Re: user-defined op= for type with reference member
Francesco S. Carta wrote:
I'm not so sure whether the following could come interesting in this
case (nothing special for the most experienced ones, I suppose): it is
possible to store the reference as a pointer and create a "resettable
reference" in either of the following ways:
-------
#include <iostream>
using namespace std;
class IntByRef {
public:
explicit IntByRef(int& i) : ptr(&i) {};
operator int&() {
return *ptr;
}
int& operator=(int& i) {
ptr= &i;
return *ptr;
}
private:
int* ptr;
};
int main()
{
int local = 8;
IntByRef ibr(local);
cout << ibr << endl; // prints 8
local = 10;
cout << ibr << endl; // prints 10
int local2 = 42;
ibr = local2;
cout << ibr << endl; // prints 42
int& intref = ibr;
++ibr;
ibr *= 2;
ibr -= 8;
cout << intref << endl; // prints 78;
return 0;
}
-------
-------
#include <iostream>
using namespace std;
class SimplerIntByRef {
public:
SimplerIntByRef (int& i) : ptr(&i) {};
operator int&() {
return *ptr;
}
private:
int* ptr;
};
int main()
{
int local = 8;
SimplerIntByRef ibr(local);
cout << ibr << endl; // prints 8
local = 10;
cout << ibr << endl; // prints 10
int local2 = 42;
ibr = local2;
cout << ibr << endl; // prints 42
int& intref = ibr;
++ibr;
ibr *= 2;
ibr -= 8;
cout << intref << endl; // prints 78;
return 0;
}
-------
main() is practically identical for both cases, you can apply all
combined operator+equals to an IntByRef as well as all pre and post
increment/decrement, the only thing that you can't assign to it is a
constant or a temporary (that would be a plain rvalue) - by the means
of using operator= or by using the implicit ctor in the simpler case.

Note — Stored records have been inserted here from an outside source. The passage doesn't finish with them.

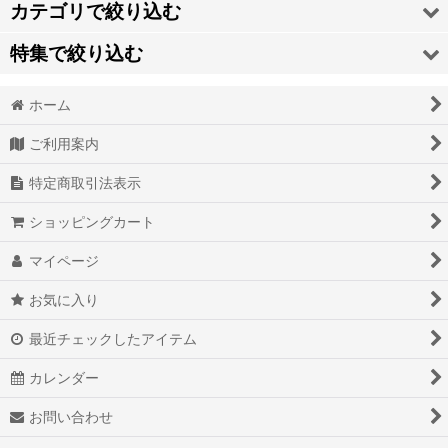
カテゴリで絞り込む
特集で絞り込む
度数調節メガネ
ホーム
乳歯ケース
老眼鏡
ご利用案内
老眼鏡
サングラス
特定商取引法表示
デンタルフロス
スッキリバンド(酔い止め・つわり)
ショッピングカート
スッキリバンド(花粉用)
マイページ
スッキリバンド(女性特有の不調)
お気に入り
乳歯ケース
最近チェックしたアイテム
デンタルフロス
カレンダー
お問い合わせ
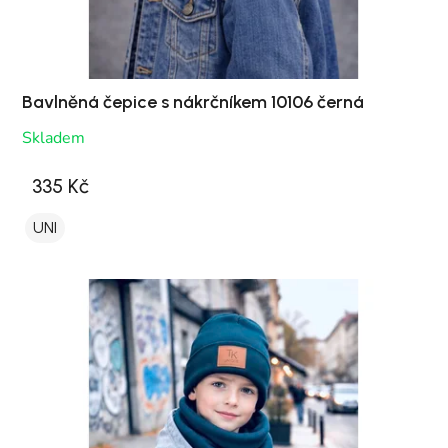
Bavlněná čepice s nákrčníkem 10106 černá
Skladem
335 Kč
UNI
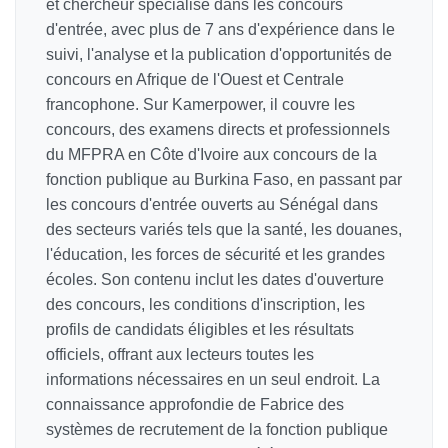
et chercheur spécialisé dans les concours
d'entrée, avec plus de 7 ans d'expérience dans le
suivi, l'analyse et la publication d'opportunités de
concours en Afrique de l'Ouest et Centrale
francophone. Sur Kamerpower, il couvre les
concours, des examens directs et professionnels
du MFPRA en Côte d'Ivoire aux concours de la
fonction publique au Burkina Faso, en passant par
les concours d'entrée ouverts au Sénégal dans
des secteurs variés tels que la santé, les douanes,
l'éducation, les forces de sécurité et les grandes
écoles. Son contenu inclut les dates d'ouverture
des concours, les conditions d'inscription, les
profils de candidats éligibles et les résultats
officiels, offrant aux lecteurs toutes les
informations nécessaires en un seul endroit. La
connaissance approfondie de Fabrice des
systèmes de recrutement de la fonction publique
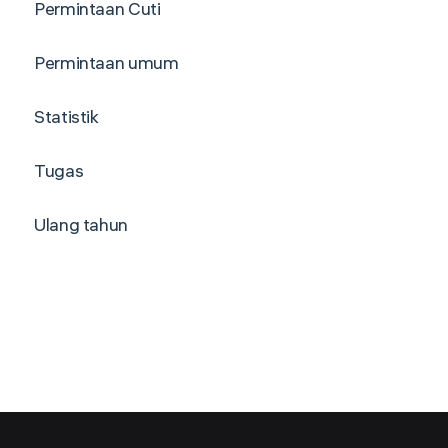
Permintaan Cuti
Permintaan umum
Statistik
Tugas
Ulang tahun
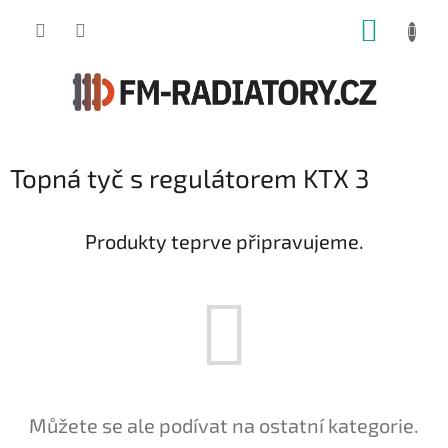
Přejít
NÁKUP
na
obsah
KOŠÍK
Topná tyč s regulátorem KTX 3
Produkty teprve připravujeme.
Můžete se ale podívat na ostatní kategorie.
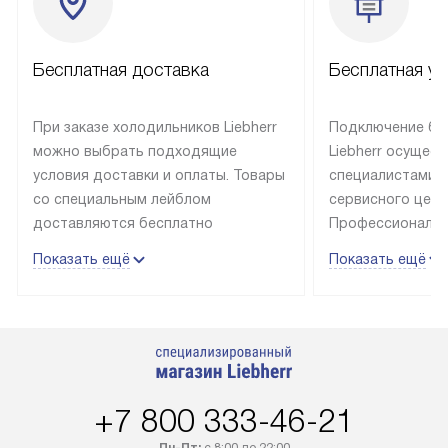
Бесплатная доставка
Бесплатная ус
При заказе холодильников Liebherr
Подключение бы
можно выбрать подходящие
Liebherr осущес
условия доставки и оплаты. Товары
специалистами 
со специальным лейблом
сервисного цент
доставляются бесплатно
Профессиональн
в пределах Москвы и МКАД
гарантия долгой
Показать ещё
Показать ещё
до подъезда, выезд за МКАД
эксплуатации те
оплачивается дополнительно.
и Санкт-Петербу
Товар со статусом в наличии может
со специальным
быть отгружен покупателю
подключается б
в течение трех дней. Доставка
мастера за МКА
в Санкт-Петербург и другие
за дополнительн
+7 800 333-46-21
регионы осуществляется через
Стоимость допо
транспортную компанию. После
по монтажу опре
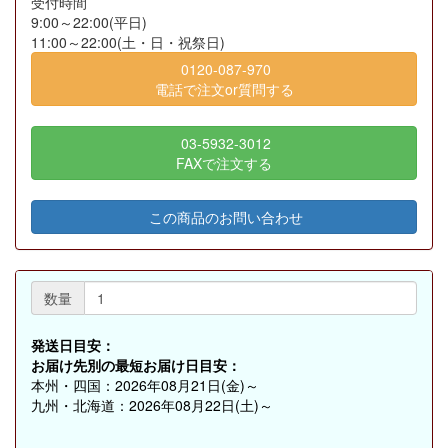
受付時間
9:00～22:00(平日)
11:00～22:00(土・日・祝祭日)
0120-087-970
電話で注文or質問する
03-5932-3012
FAXで注文する
この商品のお問い合わせ
数量
発送日目安：
お届け先別の最短お届け日目安：
本州・四国：2026年08月21日(金)～
九州・北海道：2026年08月22日(土)～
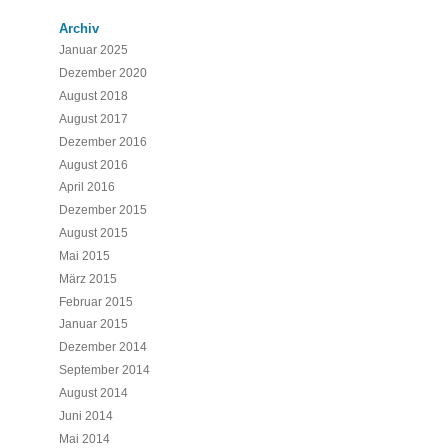
Archiv
Januar 2025
Dezember 2020
August 2018
August 2017
Dezember 2016
August 2016
April 2016
Dezember 2015
August 2015
Mai 2015
März 2015
Februar 2015
Januar 2015
Dezember 2014
September 2014
August 2014
Juni 2014
Mai 2014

You can only (re)assign it to "point" to another (non-const) variable.
Modulo mistakes and misunderstandings as usual, I'm ready to have my
"view" fixed :-)
Personally, I cannot see what the point would be of class modelling a reference,
albeit a reseatable one, that didn't permit the simple assignment:
int i = 1;
IntByRef ibr(i);
ibr = 2;
For myself, I would have the assignment operators assign *values*, and have the
reseating required to be done explicitly. Something like:
template<typename T>
class ReseatableRef
{
ReseatableRef(T& t): t_ptr(&t) { }
ReseatableRef& operator=(const T& t) // value assignment
{
*t_ptr = t;
return *this;
}
ReseatableRef& operator=(const ReseatableRef& other) // ditto!!!
{
*t_ptr = *other.t_ptr;
return *this;
}
ReseatableRef& reseat(T& t)
{
t_ptr = &t;
return *this;
}
operator T&() { return *t_ptr; }
operator T() const { return *t_ptr; }
T * operator&() const { return t_ptr; }
private:
T *t_ptr;
};
int main()
{
int local = 8;
iref_t ibr(local);
std::cout << "1: ibr = " << ibr << '\n';
local = 10;
std::cout << "2: ibr = " << ibr << '\n';
ibr = 42; // !!!
std::cout << "3: ibr = " << ibr << '\n';
local = 0;
int local2 = 1;
ibr.reseat(local2);
std::cout << "4: ibr = " << ibr << '\n';
int& local22 = local2;
int& local222 = local22;
std::cout << "&local2 = " << &local2 << '\n';
std::cout << "&local22 = " << &local22 << '\n';
std::cout << "&local222 = " << &local222 << '\n';
iref_t ibr2(ibr);
iref_t ibr3(ibr2);
std::cout << "&ibr = " << &ibr << '\n';
std::cout << "&ibr2 = " << &ibr2 << '\n';
std::cout << "&ibr3 = " << &ibr3 << '\n';
}
/**
* Output:
* 1: ibr = 8
* 2: ibr = 10
* 3: ibr = 42
* 4: ibr = 1
* &local2 = 0x22cd08
* &local22 = 0x22cd08
* &local222 = 0x22cd08
* &ibr = 0x22cd08
* &ibr2 = 0x22cd08
* &ibr3 = 0x22cd08
*/
I think that this would be closer to the behaviour of an ordinary reference over
all, with the *addition* that it can be reseated. Of course, it also allows for
the creation of a `reference to a reference':-)
Regards
Paul Bibbings